The EUR/USD pair was in a state of "drunkenness" on Wednesday after a crazy Tuesday. Let us remind novice traders that on Tuesday evening, Federal Reserve Chairman Jerome Powell spoke in the Senate, who said that inflation in the United States, which is growing almost every month, can no longer be treated as a temporary phenomenon. Do recall that earlier Powell repeatedly insisted that high inflation is temporary and it will begin to decline. But this did not happen, and when Powell was directly asked in the Senate how much longer he would deny the problem of growing inflation, the US dollar jumped (the euro/dollar pair - down). The mechanism is quite simple here. The higher inflation in the US, the more likely it is that the Fed will take measures to contain it in the near future. And these measures can only be hawkish, that is, to tighten monetary policy. Therefore, we should expect a higher rate of curtailment of the QE program or a rate hike not in mid-2022, but earlier. It was these reflections that provoked the strong growth of the dollar. But, since these are just reflections, and not the actions of the Fed, the dollar very quickly lost its positions and returned to the opening levels of the day. Formally, the upward trend is still preserved, but the pair is not yet able to settle above the level of 1.1371.

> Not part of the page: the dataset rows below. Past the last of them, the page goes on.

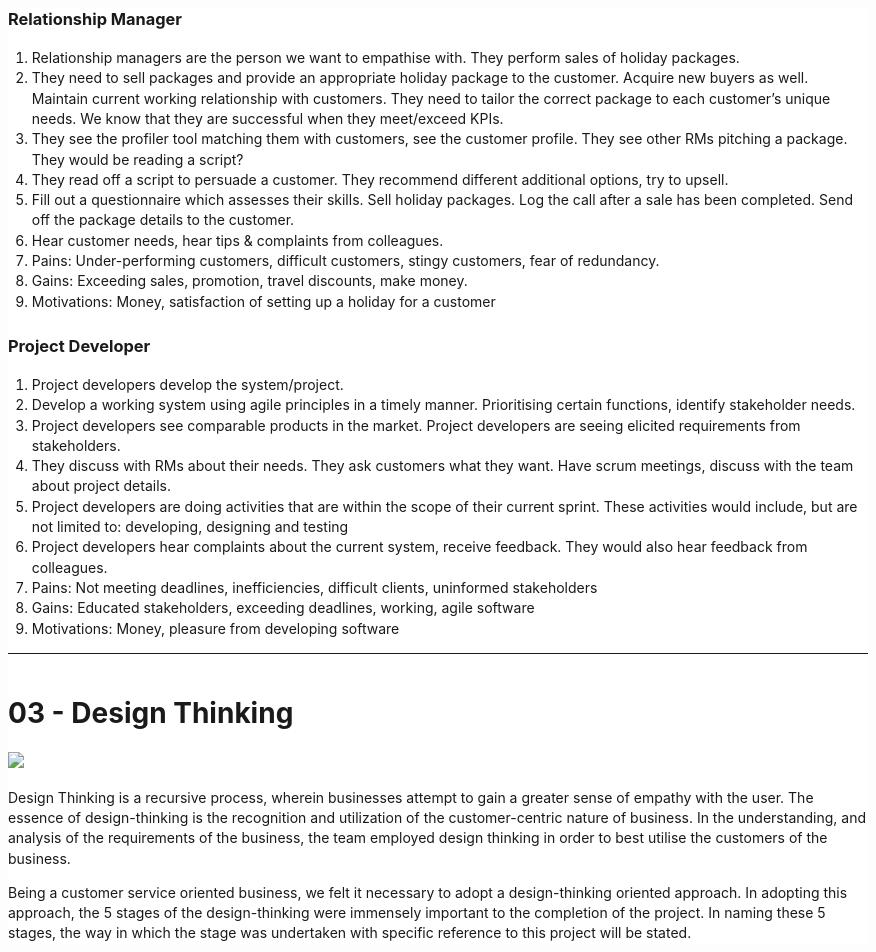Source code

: ### Relationship Manager
1. Relationship managers are the person we want to empathise with. They perform sales of holiday packages.
2. They need to sell packages and provide an appropriate holiday package to the customer. Acquire new buyers as well. Maintain current working relationship with customers. They need to tailor the correct package to each customer’s unique needs. We know that they are successful when they meet/exceed KPIs. 
3. They see the profiler tool matching them with customers, see the customer profile. They see other RMs pitching a package. They would be reading a script?
4. They read off a script to persuade a customer. They recommend different additional options, try to upsell. 
5. Fill out a questionnaire which assesses their skills. Sell holiday packages. Log the call after a sale has been completed. Send off the package details to the customer. 
6. Hear customer needs, hear tips & complaints from colleagues.
7. Pains: Under-performing customers, difficult customers, stingy customers, fear of redundancy.
8. Gains: Exceeding sales, promotion, travel discounts, make money. 
9. Motivations: Money, satisfaction of setting up a holiday for a customer

### Project Developer
1. Project developers develop the system/project.
2. Develop a working system using agile principles in a timely manner. Prioritising certain functions, identify stakeholder needs.
3. Project developers see comparable products in the market. Project developers are seeing elicited requirements from stakeholders.
4. They discuss with RMs about their needs. They ask customers what they want. Have scrum meetings, discuss with the team about project details.
5. Project developers are doing activities that are within the scope of their current sprint. These activities would include, but are not limited to: developing, designing and testing
6. Project developers hear complaints about the current system, receive feedback. They would also hear feedback from colleagues. 
7. Pains: Not meeting deadlines, inefficiencies, difficult clients, uninformed stakeholders
8. Gains: Educated stakeholders, exceeding deadlines, working, agile software
9. Motivations: Money, pleasure from developing software

***

# **03 - Design Thinking**

![](https://public-media.interaction-design.org/images/ux-daily/5808b55608af6.jpg)

Design Thinking is a recursive process, wherein businesses attempt to gain a greater sense of empathy with the user. The essence of design-thinking is the recognition and utilization of the customer-centric nature of business. In the understanding, and analysis of the requirements of the business, the team employed design thinking in order to best utilise the customers of the business.

Being a customer service oriented business, we felt it necessary to adopt a design-thinking oriented approach. In adopting this approach, the 5 stages of the design-thinking were immensely important to the completion of the project. In naming these 5 stages, the way in which the stage was undertaken with specific reference to this project will be stated.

On a 5-minute timeframe, the picture on Wednesday was quite trivial and boring. When a flat starts, there are either no signals at all, or all of them are formed around the same level, and most of them are false. And so it was on Wednesday. The first buy signal was formed near the level of 1.1321, which was removed from the charts at the end of the day. Novice traders should have opened long positions, but did not get profit on them, since the first candle was very strong, and a rebound followed from the nearest level of 1.1356. On the other hand, following this sell signal, short positions should have been opened, and they brought a few points to the beginners' piggy bank, since the price dropped 50 points and settled even below the level of 1.1321. Thus, any Take Profit worked and brought 30-40 points of profit. Further, a buy signal was formed when the pair crossed the level of 1.1321 from the bottom up. It should have remained in the market until the start of the US session, when the ADP report was to be published. Before this report, positions should have been closed manually, as a reversal could have followed, and at that moment 4 false signals had already been generated near the level of 1.1321. All subsequent signals near the 1.1321 level should also be ignored. The last signal that should have been worked out was a rebound from the level of 1.1356, after which the price once again dropped to the level of 1.1321 and brought newcomers another 20 points.
How to trade on Thursday:
On the 30-minute timeframe, the downtrend has reversed, but the upward movement is not strong. Thus, the growth of the European currency may continue for some time, but the movement is unlikely to be strong. However, as long as the upward trend line remains relevant, buying remains more appropriate than selling. On the 5-minute timeframe, the key levels for December 2 are 1.1235, 1.1259, 1.1290, 1.1356, 1.1371. Take Profit, as before, is set at a distance of 30-40 points. Stop Loss - to breakeven when the price passes in the right direction by 15 points. At the 5M TF, the target can be the nearest level if it is not too close or too far away. If it is, then you should act according to the situation or work according to Take Profit. There won't be a single important event or publication in the European Union on Thursday. It will be possible to pay attention only to the report on applications for unemployment benefits in the United States and the speech of the Secretary of the Treasury Janet Yellen. But the probability of a reaction to these events is not more than 10%.